More experienced, definitely. More aware of my own desires and limitations, more familiar with many more places in the world, but still someone who enjoys most of the same things I did then: food with friends, sophomoric humor, the books and movies of nerd-canon, working together to make things better, video games, a weirdly-focused drive for neat organization that begins and ends with wires, sound, lighting and improving systems. I intuitively feel like the same person I was then, even as I know, certainly, that intuition is composed of complete bullshit.
“Who are we, but the stories we tell ourselves, about ourselves, and believe?", says writer Scott Turow.
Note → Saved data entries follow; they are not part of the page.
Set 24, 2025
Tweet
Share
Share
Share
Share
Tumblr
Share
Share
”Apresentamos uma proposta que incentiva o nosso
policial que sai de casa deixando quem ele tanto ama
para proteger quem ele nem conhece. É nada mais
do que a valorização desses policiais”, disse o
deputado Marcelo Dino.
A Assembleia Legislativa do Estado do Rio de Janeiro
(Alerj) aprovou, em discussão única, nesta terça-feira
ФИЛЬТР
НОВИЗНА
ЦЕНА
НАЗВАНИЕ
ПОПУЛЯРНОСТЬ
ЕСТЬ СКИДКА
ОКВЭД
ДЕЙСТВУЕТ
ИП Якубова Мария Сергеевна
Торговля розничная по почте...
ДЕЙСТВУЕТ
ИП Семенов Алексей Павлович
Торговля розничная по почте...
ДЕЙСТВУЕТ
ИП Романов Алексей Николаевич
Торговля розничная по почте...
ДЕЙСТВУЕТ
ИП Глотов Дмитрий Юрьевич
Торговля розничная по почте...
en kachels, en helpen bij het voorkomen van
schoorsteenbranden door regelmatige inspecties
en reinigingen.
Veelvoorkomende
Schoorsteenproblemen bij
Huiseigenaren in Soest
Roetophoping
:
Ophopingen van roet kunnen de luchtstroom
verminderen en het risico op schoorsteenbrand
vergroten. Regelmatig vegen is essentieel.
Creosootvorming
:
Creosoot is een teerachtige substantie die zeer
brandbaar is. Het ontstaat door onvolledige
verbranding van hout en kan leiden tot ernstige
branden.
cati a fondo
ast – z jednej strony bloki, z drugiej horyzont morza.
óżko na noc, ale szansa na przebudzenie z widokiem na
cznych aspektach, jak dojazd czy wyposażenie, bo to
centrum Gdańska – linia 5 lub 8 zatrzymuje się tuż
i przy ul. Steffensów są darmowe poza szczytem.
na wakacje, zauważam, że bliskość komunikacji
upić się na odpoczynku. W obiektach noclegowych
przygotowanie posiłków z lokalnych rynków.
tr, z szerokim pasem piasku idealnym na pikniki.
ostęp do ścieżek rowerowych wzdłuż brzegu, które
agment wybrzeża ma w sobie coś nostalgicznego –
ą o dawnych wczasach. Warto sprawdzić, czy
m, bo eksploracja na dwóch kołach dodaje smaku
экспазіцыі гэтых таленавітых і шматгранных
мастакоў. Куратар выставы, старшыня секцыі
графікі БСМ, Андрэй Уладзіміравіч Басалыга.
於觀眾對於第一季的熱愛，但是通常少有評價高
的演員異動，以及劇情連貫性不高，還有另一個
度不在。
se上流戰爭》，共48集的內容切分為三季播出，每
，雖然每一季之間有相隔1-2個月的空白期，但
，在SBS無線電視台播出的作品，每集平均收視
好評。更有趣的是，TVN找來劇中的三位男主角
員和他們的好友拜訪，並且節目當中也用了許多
He’s got his finger on something, and perhaps the same thing Bradbury was getting at: we tell ourselves that we are one continuous person stretching from adolescence to the present day, and, gullible to a fault, we believe ourselves.
I find myself wanting to say to Piper and Syd, even as I appreciate that they won’t ever believe it, that we were young, once: as young as they are now. That as I write this, their parents are lusty, goofy, idiosyncratic people who primp and curse and are able to hold down conversations about today’s foreign policy and red-carpet premieres. That we were once completely inexperienced parents trying to figure out how best to transform our duo into a quartet. That we liked fart jokes and stupid YouTube videos and doughnuts as much as I’m sure they will. That every eye roll we have shared about our own parents’ ineptitude with the gadgets of the day will of course be repaid double, karmically. That they, our children, began from our own impulses and cells made flesh, but that they are also the students of their own experiences in the world, now and forever. That by the time they are old enough to read these words, we will already have always been old, to them and – maybe, by that point – to ourselves, the still sap-green moments in which I am writing this now gone as brittle and charred as yesterday’s ticket stubs in a bonfire.